PageRank random-surfer model
Modeling a surfer who follows links with probability equal to a damping factor and otherwise jumps to a random page yields a Markov chain whose unique stationary distribution scores pages by long-run visitation, giving a stable, query-independent importance measure.
HITS hubs and authorities
Within a query-focused subgraph, HITS assigns each page an authority score proportional to the hub scores of pages linking to it and a hub score proportional to the authority scores of pages it links to, computed by iterating these mutually reinforcing relations to convergence.

Clinical relevance

PageRank was central to the rise of large-scale web search and remains a conceptual reference point for importance and authority on graphs.

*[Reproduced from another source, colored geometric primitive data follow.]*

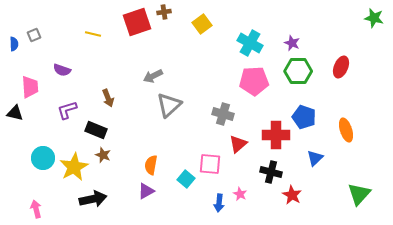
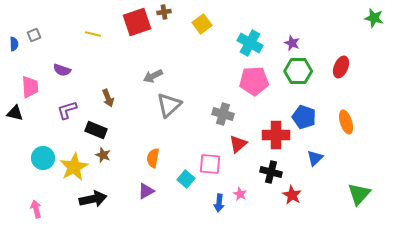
orange ellipse: moved 8 px up
orange semicircle: moved 2 px right, 7 px up
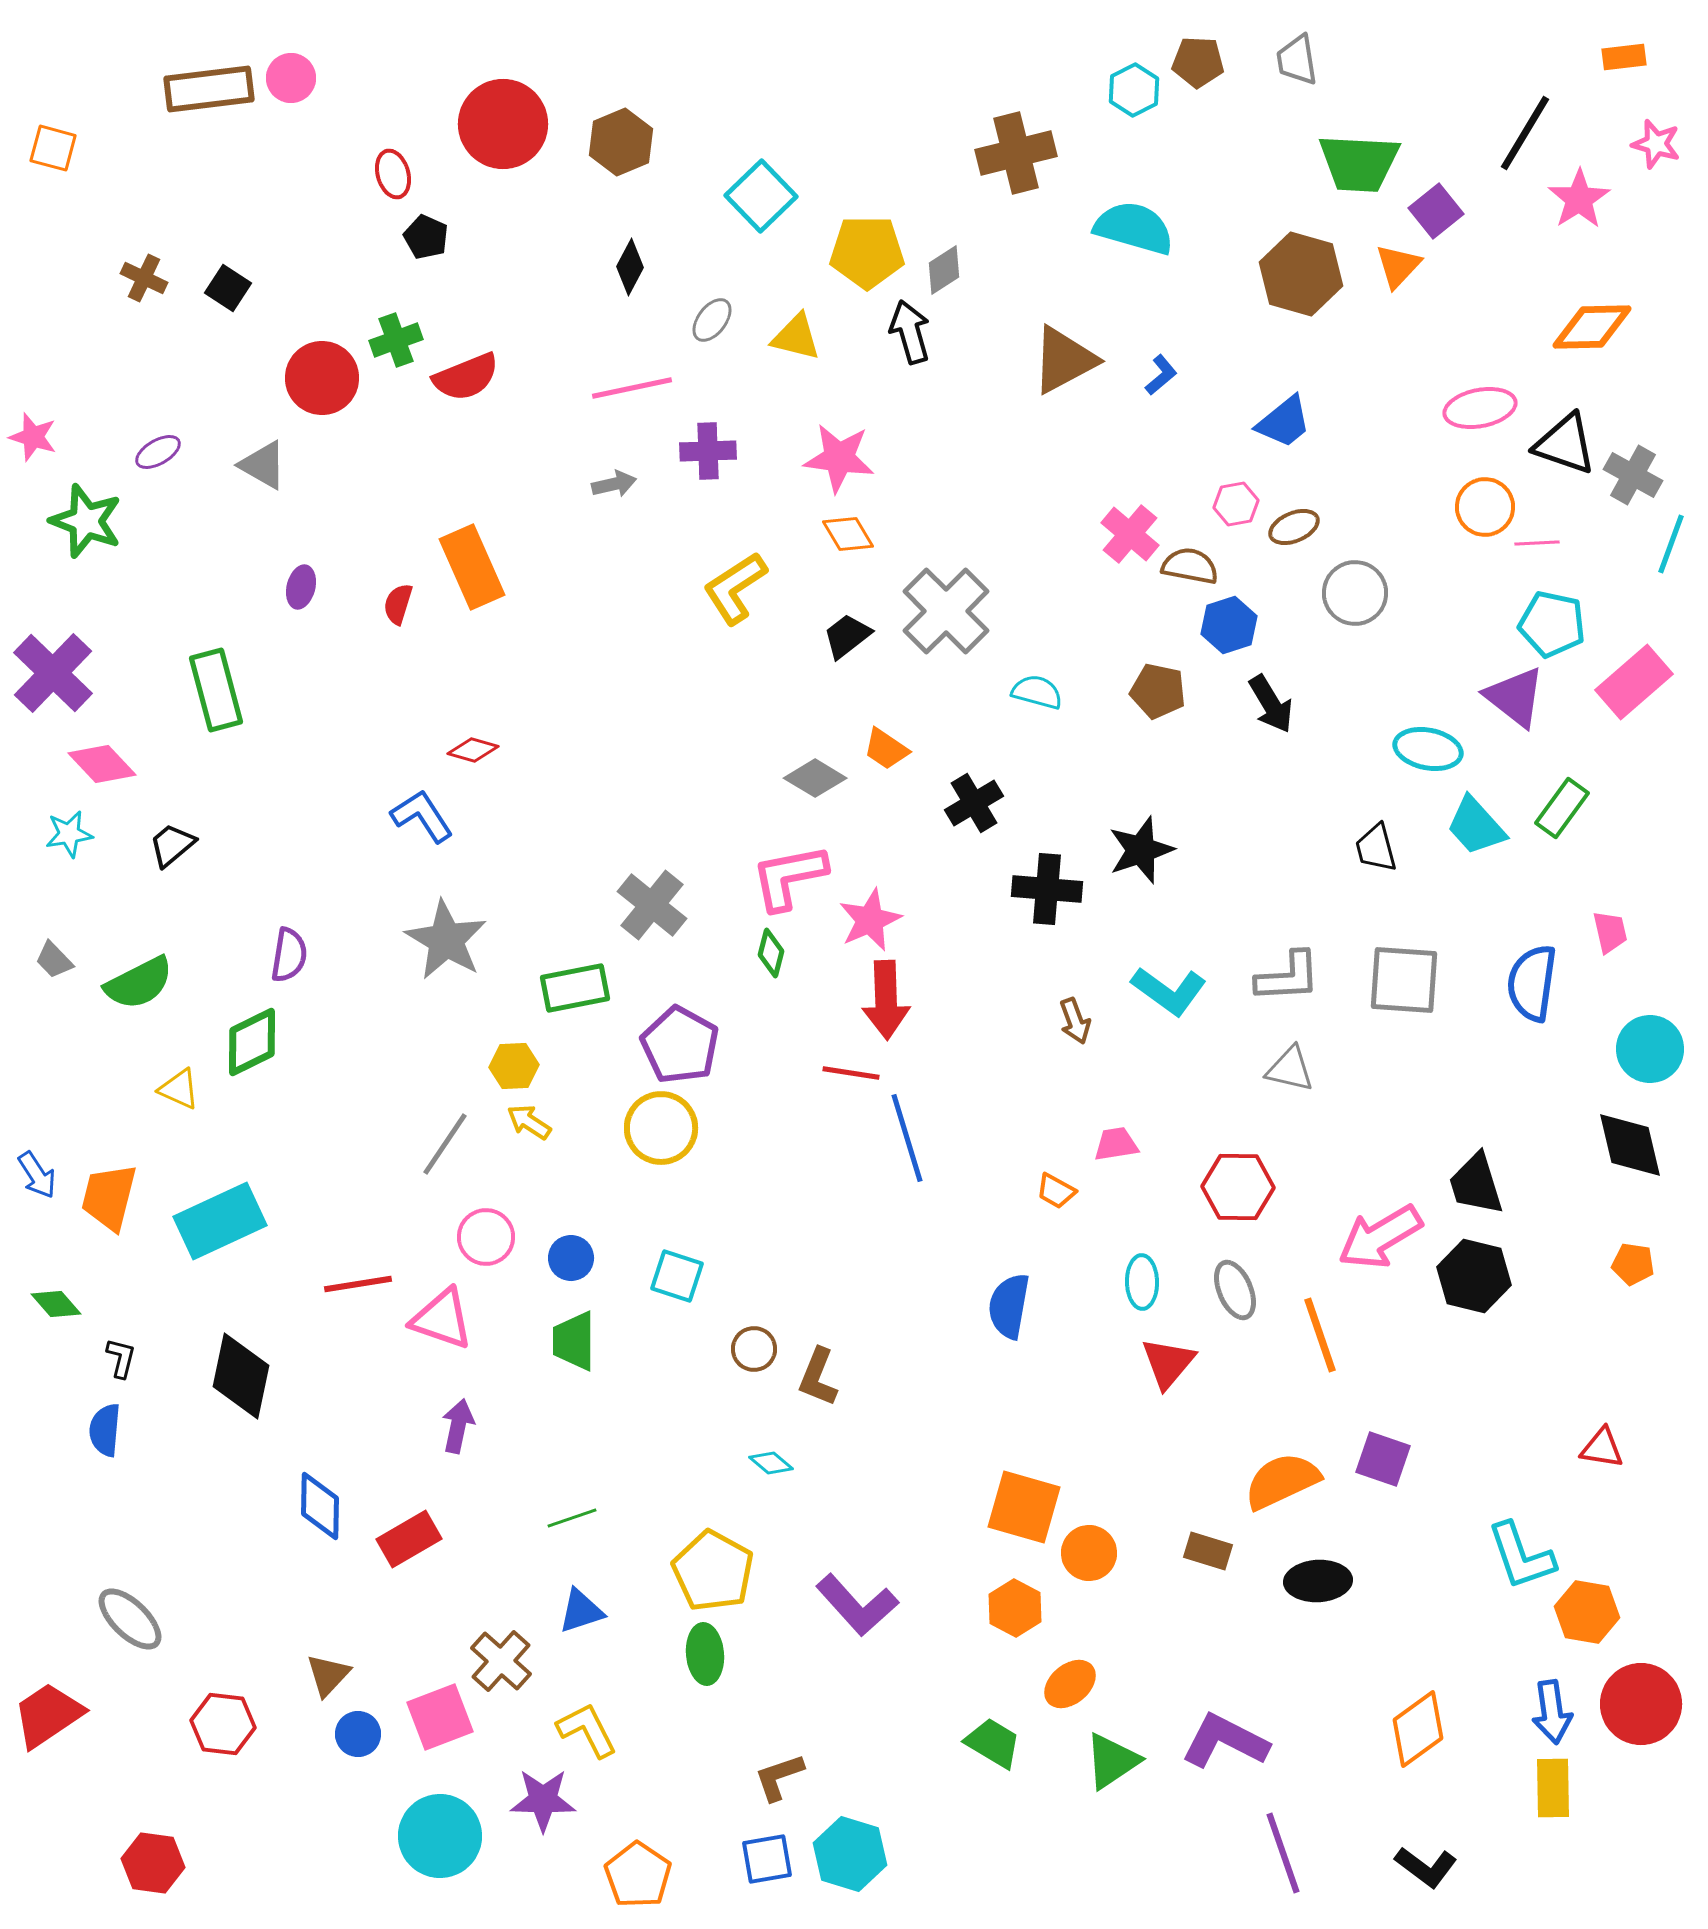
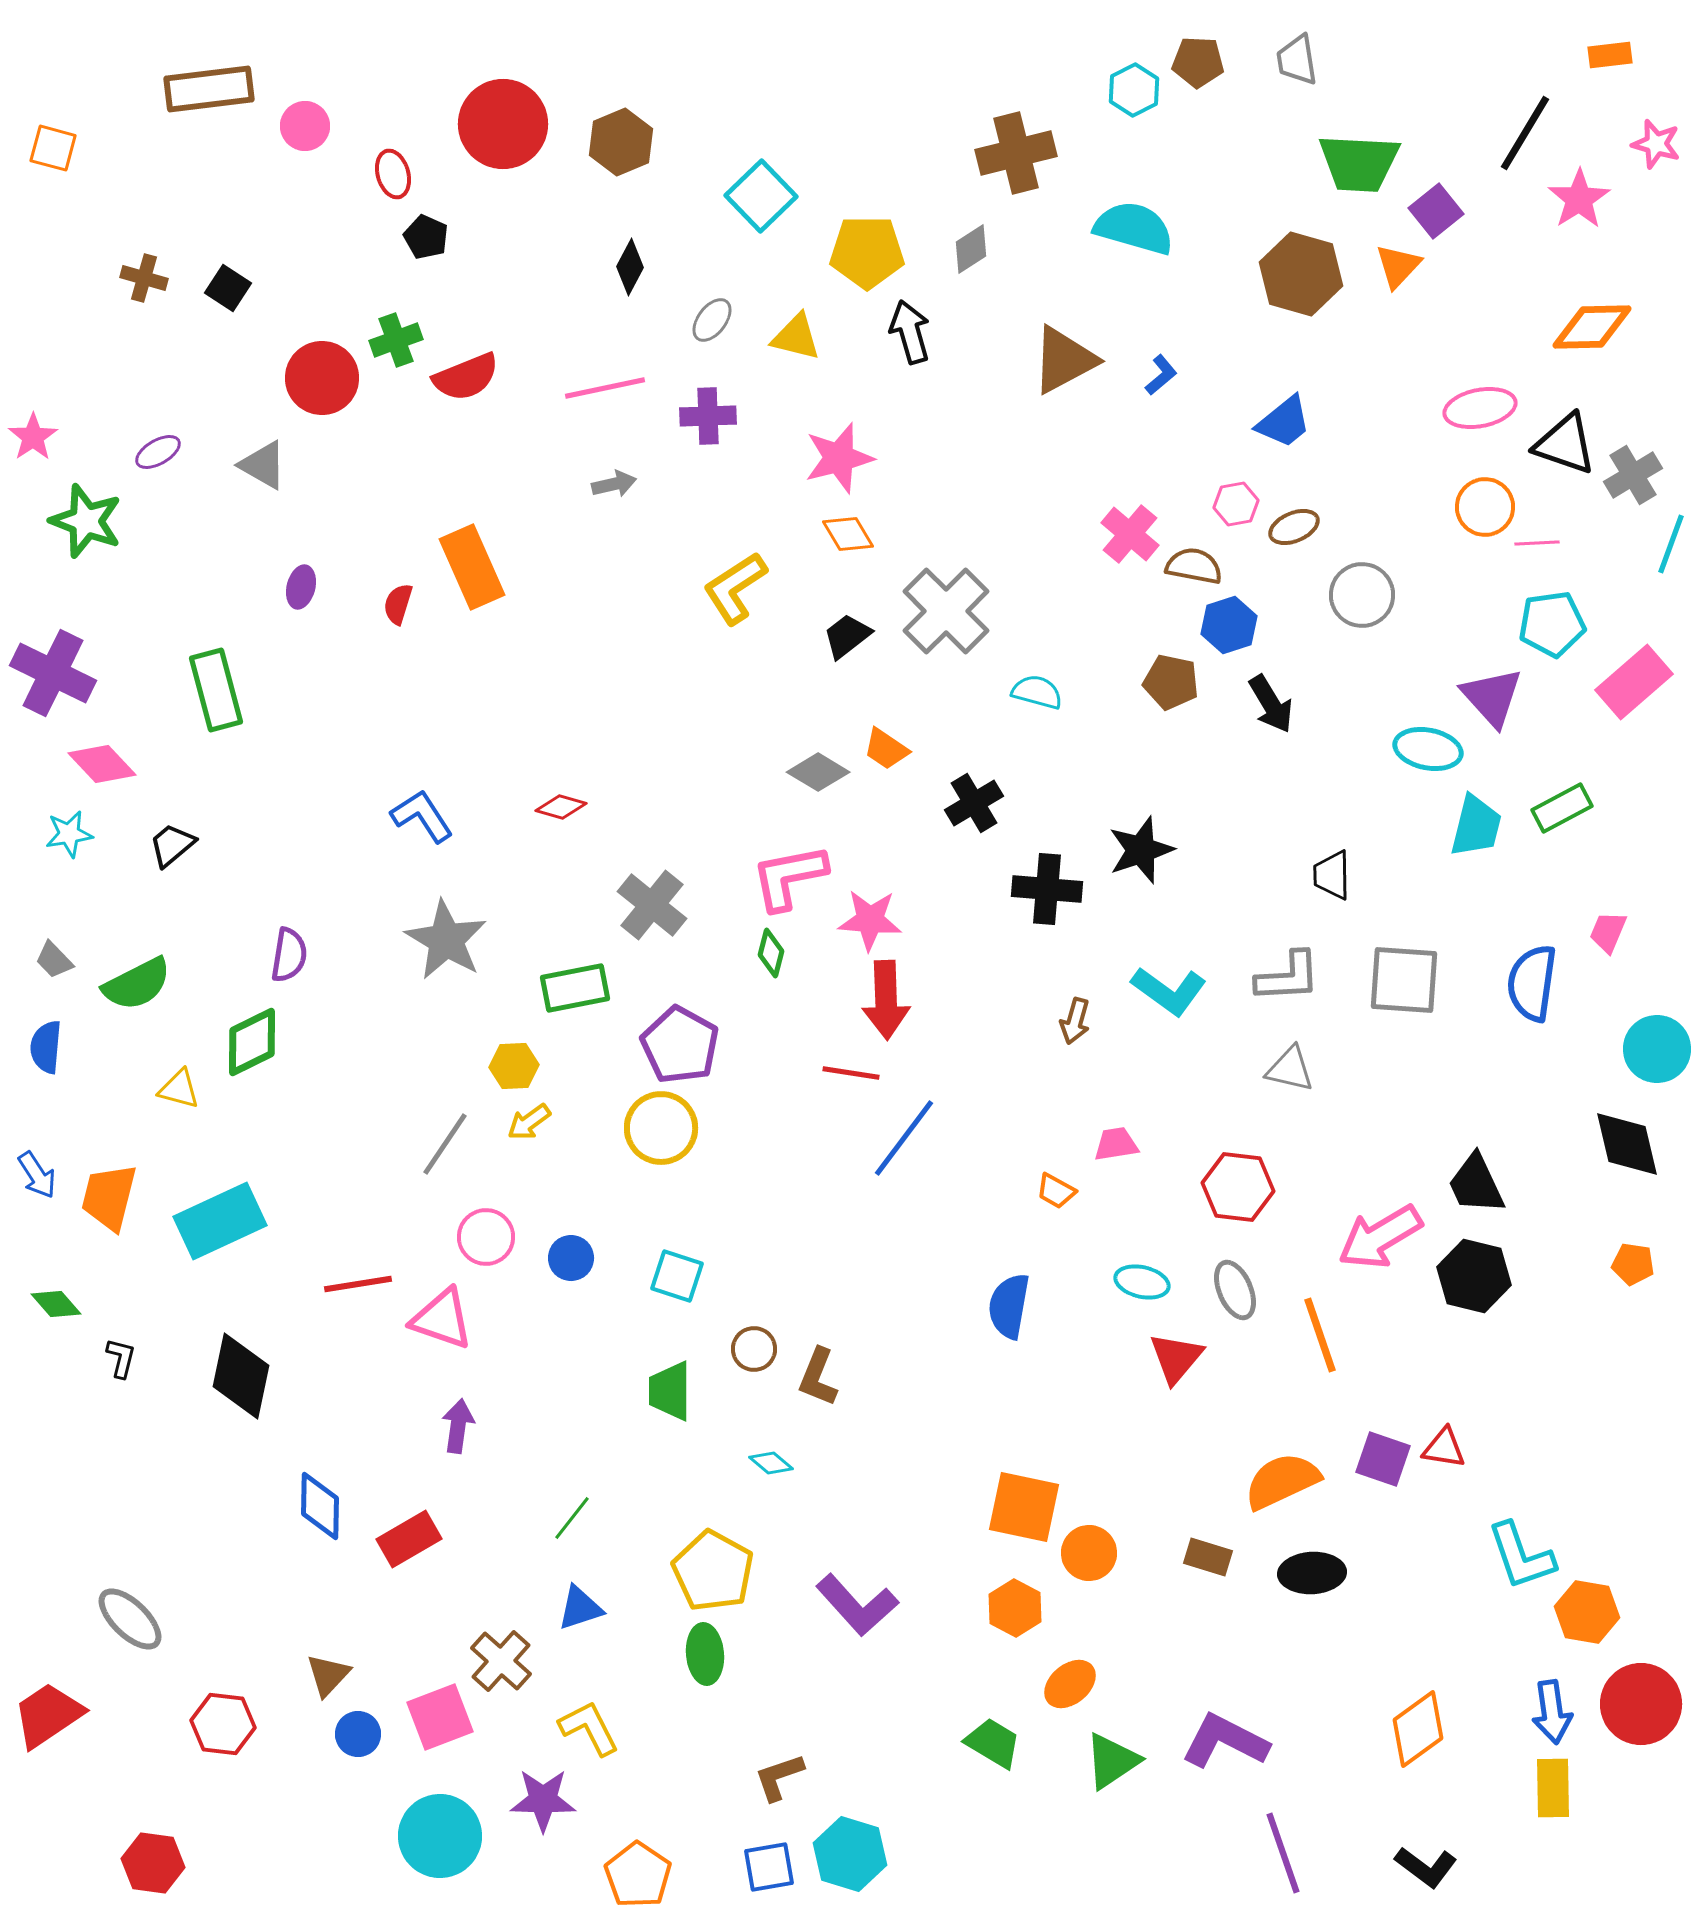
orange rectangle at (1624, 57): moved 14 px left, 2 px up
pink circle at (291, 78): moved 14 px right, 48 px down
gray diamond at (944, 270): moved 27 px right, 21 px up
brown cross at (144, 278): rotated 9 degrees counterclockwise
pink line at (632, 388): moved 27 px left
pink star at (33, 437): rotated 21 degrees clockwise
purple cross at (708, 451): moved 35 px up
pink star at (839, 458): rotated 22 degrees counterclockwise
gray cross at (1633, 475): rotated 30 degrees clockwise
brown semicircle at (1190, 566): moved 4 px right
gray circle at (1355, 593): moved 7 px right, 2 px down
cyan pentagon at (1552, 624): rotated 20 degrees counterclockwise
purple cross at (53, 673): rotated 18 degrees counterclockwise
brown pentagon at (1158, 691): moved 13 px right, 9 px up
purple triangle at (1515, 697): moved 23 px left; rotated 10 degrees clockwise
red diamond at (473, 750): moved 88 px right, 57 px down
gray diamond at (815, 778): moved 3 px right, 6 px up
green rectangle at (1562, 808): rotated 26 degrees clockwise
cyan trapezoid at (1476, 826): rotated 124 degrees counterclockwise
black trapezoid at (1376, 848): moved 44 px left, 27 px down; rotated 14 degrees clockwise
pink star at (870, 920): rotated 28 degrees clockwise
pink trapezoid at (1610, 932): moved 2 px left; rotated 144 degrees counterclockwise
green semicircle at (139, 983): moved 2 px left, 1 px down
brown arrow at (1075, 1021): rotated 36 degrees clockwise
cyan circle at (1650, 1049): moved 7 px right
yellow triangle at (179, 1089): rotated 9 degrees counterclockwise
yellow arrow at (529, 1122): rotated 69 degrees counterclockwise
blue line at (907, 1138): moved 3 px left; rotated 54 degrees clockwise
black diamond at (1630, 1145): moved 3 px left, 1 px up
black trapezoid at (1476, 1184): rotated 8 degrees counterclockwise
red hexagon at (1238, 1187): rotated 6 degrees clockwise
cyan ellipse at (1142, 1282): rotated 76 degrees counterclockwise
green trapezoid at (574, 1341): moved 96 px right, 50 px down
red triangle at (1168, 1363): moved 8 px right, 5 px up
purple arrow at (458, 1426): rotated 4 degrees counterclockwise
blue semicircle at (105, 1430): moved 59 px left, 383 px up
red triangle at (1602, 1448): moved 158 px left
orange square at (1024, 1507): rotated 4 degrees counterclockwise
green line at (572, 1518): rotated 33 degrees counterclockwise
brown rectangle at (1208, 1551): moved 6 px down
black ellipse at (1318, 1581): moved 6 px left, 8 px up
blue triangle at (581, 1611): moved 1 px left, 3 px up
yellow L-shape at (587, 1730): moved 2 px right, 2 px up
blue square at (767, 1859): moved 2 px right, 8 px down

Link-analysis ideas generalize beyond the web to citation networks, social-network influence, fraud detection, and recommendation, wherever endorsement-like links carry information.

History

In 1998 and 1999, two near-simultaneous proposals showed that hyperlinks encode authority: Kleinberg's HITS and Page and Brin's PageRank. PageRank's query-independent, globally computed scores proved well suited to web-scale serving and underpinned a leading search engine, while HITS influenced topic-distillation and later graph-ranking research.

Key figures

  • Larry Page
  • Sergey Brin
  • Jon Kleinberg
  • Rajeev Motwani

Related topics

Seminal works

  • page1999
  • kleinberg1999
  • brin1998

Frequently asked questions

What is the difference between PageRank and HITS?
PageRank computes a single query-independent importance score for every page from the whole web graph in advance, whereas HITS computes query-dependent hub and authority scores on a small subgraph built around the query at retrieval time. PageRank scales more readily to web serving.
Why does PageRank need a damping factor?
Without it, the random surfer could get trapped in pages with no outgoing links or in cycles, and the stationary distribution might not be unique or well defined. The damping (teleportation) probability lets the surfer occasionally jump to a random page, guaranteeing a unique, well-behaved score.